Teen Service Programs can be Rewarding Right Here at Home 

An annual rite for many teens—as much as learning how to drive or taking final exams—is a question kids ask each other this time of year: “What are you doing this summer?”

For many teenagers, a summer youth camp abroad is expected and encouraged, has even become de rigueur. The preponderance of opportunities from which to choose proves the point—from language immersion to improving math and science aptitudes to outdoor travel adventures to community service and cross-cultural immersion.

More than ever, high school and middle school youth have the means and curiosity to go abroad. Traveling to a foreign country and a different culture impacts young people positively, without question. The “Shock of the New” that is, in effect, a summer abroad, educates and inspires youth in visceral ways that the regular classroom simply cannot.

At the same time, it is just as true that there are experiences to be had in the U.S. that are as rewarding as any overseas.
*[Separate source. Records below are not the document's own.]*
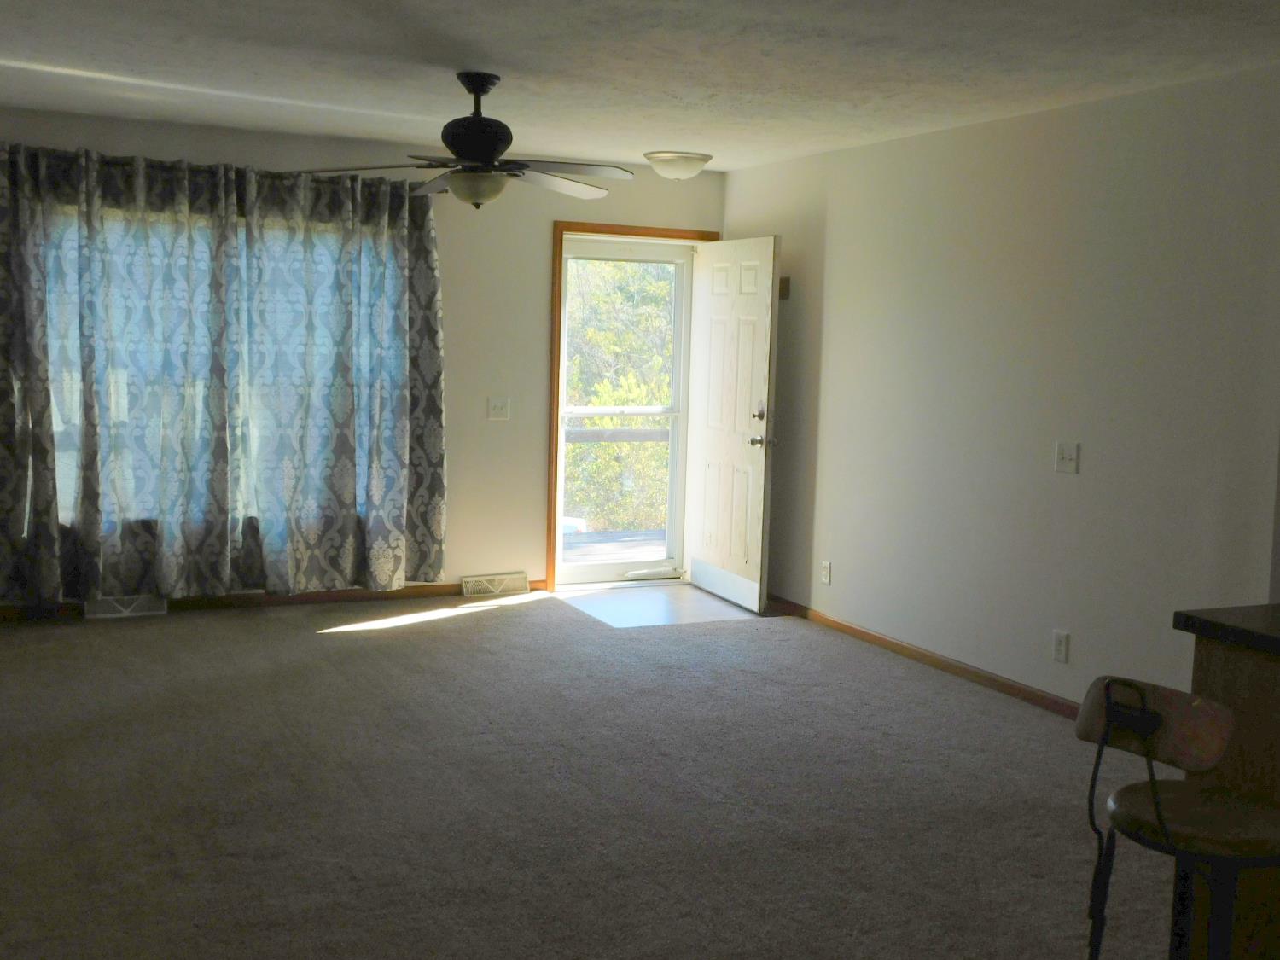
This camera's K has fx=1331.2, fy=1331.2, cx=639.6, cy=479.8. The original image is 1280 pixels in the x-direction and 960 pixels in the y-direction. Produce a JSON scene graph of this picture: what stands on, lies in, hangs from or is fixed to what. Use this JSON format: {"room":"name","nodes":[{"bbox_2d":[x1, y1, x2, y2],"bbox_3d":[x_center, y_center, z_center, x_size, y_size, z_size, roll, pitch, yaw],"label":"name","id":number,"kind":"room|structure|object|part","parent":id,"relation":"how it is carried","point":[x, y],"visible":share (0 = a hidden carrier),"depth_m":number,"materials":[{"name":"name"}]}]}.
{"room":"living room","nodes":[
{"label":"living room","id":0,"kind":"room"},
{"bbox_2d":[0,92,725,615],"bbox_3d":[-1.801,-0.556,6.995,5.147,2.440,0.155,-1,6,-25],"label":"back wall","id":1,"kind":"structure","parent":0,"point":[459,458],"depth_m":7.36,"materials":[{"name":"paint"}]},
{"bbox_2d":[82,594,168,618],"bbox_3d":[-2.588,0.625,6.680,0.356,0.118,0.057,-1,6,-25],"label":"floor vent","id":2,"kind":"object","parent":1,"relation":"attached to","point":[104,601],"visible":0.67,"depth_m":6.66,"materials":[{"name":"white metal"}]},
{"bbox_2d":[0,145,408,186],"bbox_3d":[-2.232,-1.541,6.571,2.321,0.066,0.130,-1,6,-25],"label":"curtain rod","id":3,"kind":"object","parent":1,"relation":"attached to","point":[128,162],"visible":0.57,"depth_m":6.51,"materials":[{"name":"metal"}]},
{"bbox_2d":[0,137,450,604],"bbox_3d":[-2.115,-0.493,6.610,2.361,2.192,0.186,-1,6,-25],"label":"curtain","id":4,"kind":"object","parent":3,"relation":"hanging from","point":[438,437],"visible":0.99,"depth_m":6.59,"materials":[{"name":"fabric"}]},
{"bbox_2d":[40,202,403,533],"bbox_3d":[-2.164,-0.547,6.815,1.921,1.602,0.136,-1,6,-25],"label":"window","id":5,"kind":"structure","parent":1,"relation":"in","point":[56,421],"depth_m":6.73,"materials":[{"name":"glass"}]},
{"bbox_2d":[0,577,546,627],"bbox_3d":[-2.304,0.639,6.832,3.951,0.079,0.014,-1,6,-25],"label":"baseboard","id":6,"kind":"structure","parent":1,"relation":"attached to","point":[311,598],"depth_m":7.03,"materials":[{"name":"brown wood"}]},
{"bbox_2d":[460,571,528,598],"bbox_3d":[-0.820,0.589,7.486,0.355,0.116,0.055,-1,6,-25],"label":"floor vent","id":7,"kind":"object","parent":1,"relation":"attached to","point":[509,584],"visible":0.98,"depth_m":7.47,"materials":[{"name":"white metal"}]},
{"bbox_2d":[486,395,510,420],"bbox_3d":[-0.781,-0.398,7.379,0.118,0.121,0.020,-1,6,-25],"label":"light switch","id":8,"kind":"object","parent":1,"relation":"attached to","point":[499,407],"visible":0.98,"depth_m":7.38,"materials":[{"name":"white plastic"}]},
{"bbox_2d":[546,221,715,590],"bbox_3d":[-0.058,-0.418,7.821,1.058,2.099,0.189,-1,6,-25],"label":"door frame","id":9,"kind":"structure","parent":1,"relation":"attached to","point":[621,227],"depth_m":7.56,"materials":[{"name":"brown wood"}]},
{"bbox_2d":[554,236,693,585],"bbox_3d":[-0.100,-0.388,7.860,0.849,2.006,0.115,-1,6,-25],"label":"storm door","id":10,"kind":"structure","parent":9,"relation":"in","point":[584,576],"depth_m":7.91,"materials":[{"name":"glass"}]},
{"bbox_2d":[684,237,779,611],"bbox_3d":[0.507,-0.325,7.452,0.172,2.000,0.864,-1,6,-25],"label":"front door","id":11,"kind":"structure","parent":9,"relation":"attached to","point":[711,363],"depth_m":7.38,"materials":[{"name":"white paint"}]},
{"bbox_3d":[0.639,-0.365,7.172,0.077,0.091,0.103,-1,6,-25],"label":"deadbolt","id":12,"kind":"part","parent":11,"relation":"part of","materials":[{"name":"metal"}]},
{"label":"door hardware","id":13,"kind":"part","parent":11,"relation":"part of","materials":[{"name":"metal"}]},
{"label":"doorknob","id":14,"kind":"part","parent":11,"relation":"part of","materials":[{"name":"silver metal"}]},
{"bbox_2d":[0,589,1194,959],"bbox_3d":[-0.109,1.169,3.376,5.749,0.106,8.741,-1,6,-25],"label":"carpet floor","id":15,"kind":"structure","parent":0,"point":[308,638],"depth_m":4.26,"materials":[{"name":"carpet"}]},
{"bbox_2d":[1075,673,1279,959],"bbox_3d":[1.039,0.806,2.489,0.443,0.892,0.417,-1,6,-25],"label":"bar stool","id":16,"kind":"object","parent":15,"relation":"on","point":[1143,713],"visible":0.99,"depth_m":2.41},
{"bbox_3d":[0.916,0.430,2.393,0.174,0.147,0.257,-4,7,-42],"label":"backrest","id":17,"kind":"part","parent":16,"relation":"part of","materials":[{"name":"brown wood"}]},
{"bbox_3d":[1.042,0.605,2.444,0.364,0.059,0.356,-3,7,-40],"label":"seat","id":18,"kind":"part","parent":16,"relation":"part of","materials":[{"name":"brown wood"}]},
{"bbox_2d":[1170,602,1279,959],"bbox_3d":[1.957,0.843,2.191,0.837,0.913,2.053,-1,6,-25],"label":"kitchen counter","id":19,"kind":"object","parent":15,"relation":"on","point":[1278,692],"visible":0.72,"depth_m":2.78,"materials":[{"name":"brown wood"}]},
{"bbox_2d":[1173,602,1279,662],"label":"countertop","id":20,"kind":"structure","parent":19,"relation":"on","point":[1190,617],"depth_m":2.81,"materials":[{"name":"black"}]},
{"bbox_2d":[0,0,1277,171],"bbox_3d":[0.133,-1.352,2.988,5.693,0.115,8.828,-1,6,-25],"label":"ceiling","id":21,"kind":"structure","parent":0,"point":[719,78],"depth_m":4.72,"materials":[{"name":"white paint"}]},
{"bbox_2d":[296,72,634,210],"bbox_3d":[-0.619,-1.277,5.070,1.258,0.497,1.248,-1,6,-25],"label":"ceiling fan","id":22,"kind":"object","parent":21,"relation":"hanging from","point":[485,154],"visible":1,"depth_m":4.99,"materials":[{"name":"black metal"}]},
{"bbox_3d":[-0.605,-1.312,4.960,0.274,0.411,0.288,-1,6,-25],"label":"motor housing","id":23,"kind":"part","parent":22,"relation":"part of","materials":[{"name":"black metal"}]},
{"bbox_2d":[642,151,712,179],"bbox_3d":[0.198,-1.655,7.066,0.358,0.128,0.359,-1,6,-25],"label":"ceiling light","id":24,"kind":"object","parent":21,"relation":"attached to","point":[698,160],"visible":0.99,"depth_m":6.95,"materials":[{"name":"white glass"}]},
{"bbox_2d":[552,580,762,627],"bbox_3d":[0.099,0.709,7.466,1.139,0.064,1.064,-1,6,-25],"label":"entry floor","id":25,"kind":"structure","parent":0,"point":[663,598],"depth_m":7.37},
{"bbox_2d":[725,52,1279,722],"bbox_3d":[2.084,-0.184,4.653,0.151,2.446,7.429,-1,6,-25],"label":"right wall","id":26,"kind":"structure","parent":0,"point":[1082,477],"depth_m":5.45,"materials":[{"name":"paint"}]},
{"bbox_2d":[777,275,791,299],"bbox_3d":[0.758,-1.036,7.184,0.044,0.115,0.111,-1,6,-25],"label":"door chime","id":27,"kind":"object","parent":26,"relation":"attached to","point":[782,288],"visible":0.64,"depth_m":7.15,"materials":[{"name":"brown"}]},
{"bbox_2d":[820,559,831,584],"bbox_3d":[0.956,0.476,6.869,0.009,0.118,0.072,-1,6,-25],"label":"wall socket","id":28,"kind":"object","parent":26,"relation":"attached to","point":[825,571],"visible":0.98,"depth_m":6.86,"materials":[{"name":"white plastic"}]},
{"bbox_2d":[767,596,1082,720],"bbox_3d":[1.561,0.891,5.685,0.016,0.083,5.010,-1,6,-25],"label":"baseboard","id":29,"kind":"structure","parent":26,"relation":"attached to","point":[854,630],"depth_m":6.08,"materials":[{"name":"brown wood"}]},
{"bbox_2d":[1051,629,1070,662],"bbox_3d":[1.686,0.669,5.344,0.009,0.119,0.073,-1,6,-25],"label":"wall socket","id":30,"kind":"object","parent":26,"relation":"attached to","point":[1061,643],"visible":0.97,"depth_m":5.34,"materials":[{"name":"white plastic"}]},
{"bbox_2d":[1053,442,1080,473],"bbox_3d":[1.708,-0.091,5.340,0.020,0.116,0.116,-1,6,-25],"label":"light switch","id":31,"kind":"object","parent":26,"relation":"attached to","point":[1069,456],"visible":0.98,"depth_m":5.34,"materials":[{"name":"white plastic"}]},
{"label":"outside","id":32,"kind":"structure","parent":0,"visible":0},
{"label":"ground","id":33,"kind":"structure","parent":32,"visible":0},
{"bbox_2d":[561,526,669,567],"bbox_3d":[-0.242,0.593,9.152,3.758,0.178,2.266,-1,6,-25],"label":"deck","id":34,"kind":"structure","parent":33,"relation":"on","point":[581,544],"depth_m":9.46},
{"bbox_2d":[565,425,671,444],"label":"deck railing","id":35,"kind":"object","parent":34,"relation":"attached to","point":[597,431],"visible":0.23,"depth_m":9.81,"materials":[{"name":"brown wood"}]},
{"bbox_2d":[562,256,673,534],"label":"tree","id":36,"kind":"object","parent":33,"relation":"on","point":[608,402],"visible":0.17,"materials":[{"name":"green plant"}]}
]}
In our quest to be globally aware, we may err in believing that somewhere overseas lies the purest, most substantive fodder for growth, that a summer abroad is the doorway to igniting self-awareness, self-confidence, new perspectives, and deep learning.
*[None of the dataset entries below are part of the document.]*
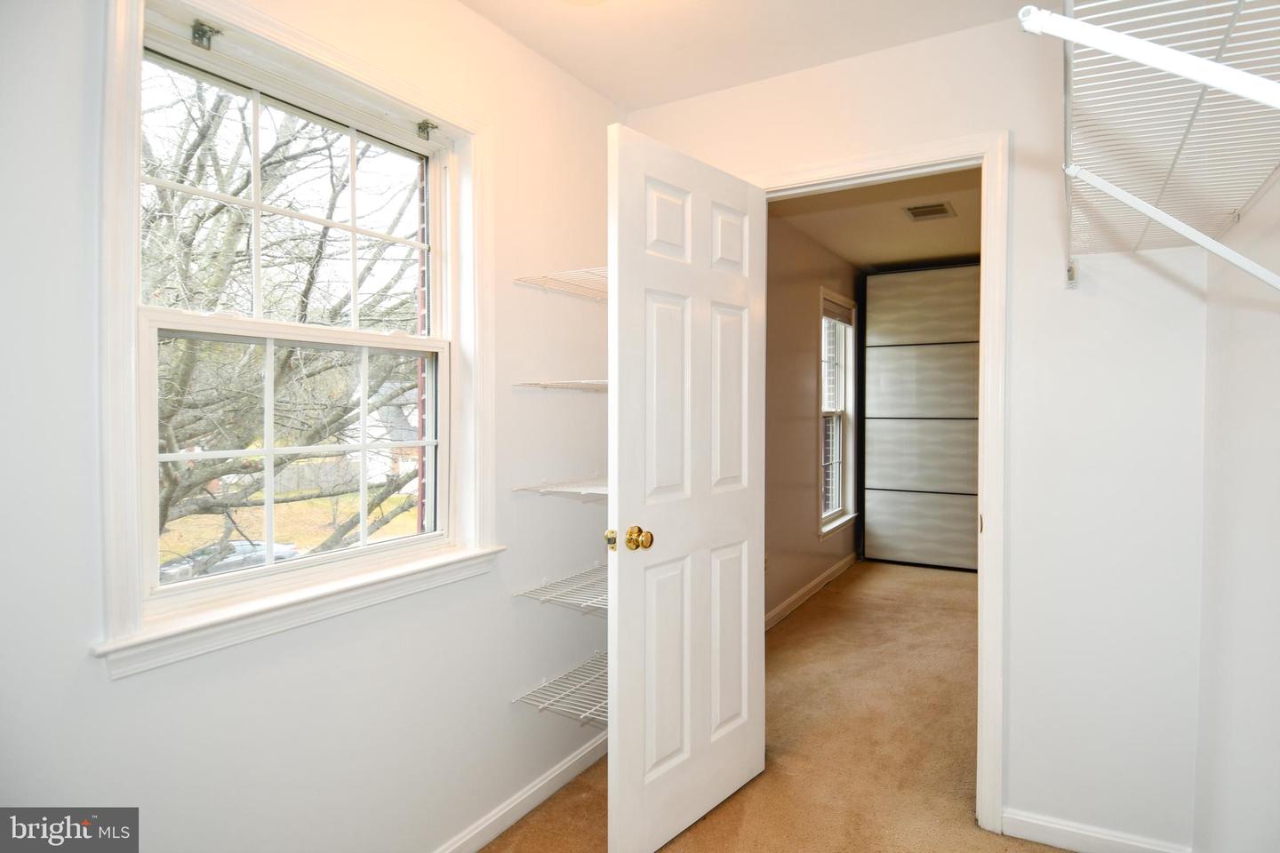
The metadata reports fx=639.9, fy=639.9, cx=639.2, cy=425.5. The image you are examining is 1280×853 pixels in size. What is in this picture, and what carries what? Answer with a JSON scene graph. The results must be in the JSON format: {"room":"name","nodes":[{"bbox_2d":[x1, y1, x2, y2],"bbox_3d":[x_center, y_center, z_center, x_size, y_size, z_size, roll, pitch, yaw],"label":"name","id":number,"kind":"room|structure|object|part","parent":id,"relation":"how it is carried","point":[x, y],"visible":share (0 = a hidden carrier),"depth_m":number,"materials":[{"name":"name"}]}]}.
{"room":"closet","nodes":[
{"label":"closet","id":0,"kind":"room"},
{"bbox_2d":[0,0,626,852],"bbox_3d":[-0.839,0.025,1.447,0.148,2.526,3.018,1,1,30],"label":"left wall","id":1,"kind":"structure","parent":0,"point":[502,712],"depth_m":1.52,"materials":[{"name":"white paint"}]},
{"bbox_2d":[91,0,500,677],"bbox_3d":[-0.753,-0.221,1.592,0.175,1.310,1.000,1,1,30],"label":"window","id":2,"kind":"structure","parent":1,"relation":"in","point":[129,424],"depth_m":1.48,"materials":[{"name":"white"}]},
{"bbox_2d":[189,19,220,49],"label":"curtain bracket","id":3,"kind":"object","parent":2,"relation":"attached to","point":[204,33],"visible":0.94,"depth_m":1.35,"materials":[{"name":"metal"}]},
{"bbox_3d":[-0.863,-0.499,1.633,0.039,0.580,0.684,1,1,30],"label":"sash","id":4,"kind":"part","parent":2,"relation":"part of","materials":[{"name":"white"}]},
{"bbox_3d":[-0.841,0.067,1.644,0.050,0.599,0.630,1,1,30],"label":"sash","id":5,"kind":"part","parent":2,"relation":"part of","materials":[{"name":"white"}]},
{"bbox_2d":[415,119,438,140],"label":"curtain bracket","id":6,"kind":"object","parent":2,"relation":"attached to","point":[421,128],"visible":0.95,"depth_m":1.82,"materials":[{"name":"metal"}]},
{"bbox_2d":[433,728,605,852],"bbox_3d":[-0.737,1.222,1.430,0.015,0.087,2.882,1,1,30],"label":"baseboard","id":7,"kind":"structure","parent":1,"relation":"attached to","point":[527,810],"depth_m":2.05,"materials":[{"name":"white paint"}]},
{"bbox_2d":[510,650,607,726],"bbox_3d":[-0.085,0.873,2.113,0.465,0.052,0.523,1,1,30],"label":"wire shelf","id":8,"kind":"object","parent":1,"relation":"attached to","point":[547,685],"visible":0.47,"depth_m":2.06,"materials":[{"name":"metal"}]},
{"bbox_2d":[512,560,607,614],"bbox_3d":[-0.067,0.542,2.116,0.469,0.049,0.533,1,1,30],"label":"wire shelf","id":9,"kind":"object","parent":1,"relation":"attached to","point":[595,568],"visible":0.45,"depth_m":2.06,"materials":[{"name":"white metal"}]},
{"bbox_2d":[512,476,607,502],"bbox_3d":[-0.079,0.207,2.146,0.451,0.044,0.515,1,1,30],"label":"wire shelf","id":10,"kind":"object","parent":1,"relation":"attached to","point":[552,488],"visible":0.52,"depth_m":2.06,"materials":[{"name":"white metal"}]},
{"bbox_2d":[511,266,609,301],"bbox_3d":[-0.088,-0.465,2.133,0.416,0.038,0.495,1,1,30],"label":"wire shelf","id":11,"kind":"object","parent":1,"relation":"attached to","point":[544,277],"visible":0.57,"depth_m":2.08,"materials":[{"name":"white metal"}]},
{"bbox_2d":[513,378,607,391],"bbox_3d":[-0.105,-0.132,2.114,0.452,0.031,0.421,1,1,30],"label":"wire shelf","id":12,"kind":"object","parent":1,"relation":"attached to","point":[552,384],"visible":0.57,"depth_m":2.05,"materials":[{"name":"white metal"}]},
{"bbox_2d":[456,0,1043,109],"bbox_3d":[0.176,-1.251,0.866,2.447,0.112,2.928,1,1,30],"label":"ceiling","id":13,"kind":"structure","parent":0,"point":[559,60],"depth_m":2.00,"materials":[{"name":"white paint"}]},
{"bbox_2d":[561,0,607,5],"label":"ceiling light","id":14,"kind":"object","parent":13,"relation":"attached to","point":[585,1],"visible":0.99,"depth_m":1.74,"materials":[{"name":"white"}]},
{"bbox_2d":[480,558,1071,852],"bbox_3d":[1.269,1.276,2.424,3.045,0.101,7.065,1,1,30],"label":"carpet floor","id":15,"kind":"structure","parent":0,"point":[840,596],"depth_m":2.48,"materials":[{"name":"beige carpet"}]},
{"bbox_2d":[862,264,980,569],"bbox_3d":[2.564,-0.054,5.302,1.344,2.448,0.464,1,1,30],"label":"wardrobe","id":16,"kind":"object","parent":15,"relation":"on","point":[900,300],"visible":0.76,"depth_m":5.19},
{"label":"door","id":17,"kind":"part","parent":16,"relation":"part of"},
{"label":"panel","id":18,"kind":"part","parent":16,"relation":"part of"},
{"bbox_2d":[763,210,865,626],"bbox_3d":[1.061,-0.061,4.381,0.136,2.525,3.952,1,1,30],"label":"hallway wall","id":19,"kind":"structure","parent":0,"point":[812,384],"depth_m":4.22,"materials":[{"name":"beige paint"}]},
{"bbox_2d":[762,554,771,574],"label":"wall socket","id":20,"kind":"object","parent":19,"relation":"attached to","point":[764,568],"visible":0.56,"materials":[{"name":"white"}]},
{"bbox_2d":[765,552,855,631],"bbox_3d":[1.033,1.152,4.202,0.016,0.090,3.601,1,1,30],"label":"hallway baseboard","id":21,"kind":"structure","parent":19,"relation":"attached to","point":[788,603],"depth_m":4.38,"materials":[{"name":"white paint"}]},
{"bbox_2d":[817,288,858,538],"bbox_3d":[1.502,-0.092,4.968,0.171,1.814,0.936,1,1,30],"label":"far window","id":22,"kind":"structure","parent":19,"relation":"in","point":[850,402],"depth_m":5.16,"materials":[{"name":"white"}]},
{"bbox_2d":[822,296,853,326],"bbox_3d":[1.528,-0.886,4.977,0.043,0.135,0.734,1,1,30],"label":"window blind","id":23,"kind":"object","parent":22,"relation":"attached to","point":[832,315],"visible":0.81,"depth_m":4.97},
{"bbox_2d":[765,168,980,271],"bbox_3d":[1.816,-1.333,3.921,1.879,0.107,4.254,1,1,30],"label":"hallway ceiling","id":24,"kind":"structure","parent":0,"point":[840,247],"depth_m":4.00,"materials":[{"name":"paint"}]},
{"bbox_2d":[904,201,956,220],"bbox_3d":[1.713,-1.268,3.787,0.249,0.012,0.257,1,1,30],"label":"ceiling vent","id":25,"kind":"object","parent":24,"relation":"attached to","point":[942,210],"visible":0.99,"depth_m":3.77,"materials":[{"name":"metal"}]},
{"bbox_2d":[624,8,1212,852],"bbox_3d":[0.858,0.000,2.176,2.027,2.506,0.123,1,1,30],"label":"back wall","id":26,"kind":"structure","parent":0,"point":[980,33],"depth_m":1.86,"materials":[{"name":"white paint"}]},
{"bbox_2d":[757,130,1007,834],"bbox_3d":[0.739,0.179,2.200,0.897,2.126,0.159,1,1,30],"label":"door frame","id":27,"kind":"structure","parent":26,"relation":"attached to","point":[996,252],"depth_m":1.93,"materials":[{"name":"white paint"}]},
{"bbox_2d":[608,117,769,852],"bbox_3d":[0.179,0.208,2.000,0.167,2.039,0.725,1,1,41],"label":"door","id":28,"kind":"structure","parent":27,"relation":"attached to","point":[620,705],"depth_m":1.92,"materials":[{"name":"white paint"}]},
{"bbox_3d":[-0.080,0.335,1.875,0.042,0.055,0.041,1,1,41],"label":"brass knob","id":29,"kind":"part","parent":28,"relation":"part of","materials":[{"name":"gold metal"}]},
{"bbox_3d":[-0.003,0.333,1.884,0.069,0.067,0.066,1,1,41],"label":"brass doorknob","id":30,"kind":"part","parent":28,"relation":"part of","materials":[{"name":"gold metal"}]},
{"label":"panel","id":31,"kind":"part","parent":28,"relation":"part of","materials":[{"name":"white paint"}]},
{"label":"panel","id":32,"kind":"part","parent":28,"relation":"part of","materials":[{"name":"white paint"}]},
{"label":"panel","id":33,"kind":"part","parent":28,"relation":"part of","materials":[{"name":"white paint"}]},
{"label":"panel","id":34,"kind":"part","parent":28,"relation":"part of","materials":[{"name":"white paint"}]},
{"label":"panel","id":35,"kind":"part","parent":28,"relation":"part of","materials":[{"name":"white paint"}]},
{"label":"panel","id":36,"kind":"part","parent":28,"relation":"part of","materials":[{"name":"white paint"}]},
{"bbox_2d":[1000,809,1192,852],"bbox_3d":[1.342,1.214,1.849,0.500,0.084,0.014,1,1,30],"label":"baseboard","id":37,"kind":"structure","parent":26,"relation":"attached to","point":[1060,827],"depth_m":1.88,"materials":[{"name":"white paint"}]},
{"bbox_2d":[1193,164,1279,852],"bbox_3d":[0.882,0.049,0.510,0.124,2.474,3.065,1,1,30],"label":"right wall","id":38,"kind":"structure","parent":0,"point":[1276,556],"depth_m":1.42,"materials":[{"name":"white paint"}]},
{"bbox_2d":[1025,0,1279,289],"bbox_3d":[0.865,-0.329,0.966,0.368,0.356,1.585,1,1,30],"label":"wire shelf","id":39,"kind":"object","parent":38,"relation":"attached to","point":[1233,18],"visible":0.96,"depth_m":0.94,"materials":[{"name":"white metal"}]},
{"label":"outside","id":40,"kind":"structure","parent":0,"visible":0},
{"bbox_2d":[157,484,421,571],"label":"lawn","id":41,"kind":"structure","parent":40,"point":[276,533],"materials":[{"name":"yellow plant"}]},
{"bbox_2d":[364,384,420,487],"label":"house","id":42,"kind":"structure","parent":40,"point":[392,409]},
{"label":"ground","id":43,"kind":"structure","parent":40,"visible":0},
{"bbox_2d":[156,537,299,582],"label":"car","id":44,"kind":"object","parent":43,"relation":"on","point":[284,548],"visible":0.31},
{"bbox_2d":[143,71,425,565],"bbox_3d":[-4.979,-1.390,7.020,6.827,8.609,7.543,1,1,30],"label":"tree","id":45,"kind":"object","parent":43,"relation":"on","point":[191,155],"visible":0.57,"depth_m":6.70,"materials":[{"name":"brown plant"}]}
]}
There are subcultures in the U.S. that offer new perspectives and riveting knowledge as rewarding as anywhere overseas: Native American reservations; indigenous Alaskan villages; Southern Gullah communities; inner-city neighborhoods anywhere; remote, rural enclaves throughout the country.

In 1851 Horace Greeley wrote, “Go West, young man, and grow up with the country.” This sentence reverberated throughout America. The West was then a vast new and poorly understood territory for most Americans. The American West was a provocative “abroad” that existed inside America and in Americans’ imaginations.

Today, in the U.S. are undiscovered and poorly understood places where time-honored cultures and traditions survive, where the realities of a unique culture, historic traditions and everyday life influence and define people’s lives.

Teenagers with summers free and the means to choose where to go and what to do, might well consider a summer camp or program in the U.S.  It can be argued that spending intentional time in your own country offers important perspective and knowledge as penetrating for personal potential to be realized, as a summer abroad program.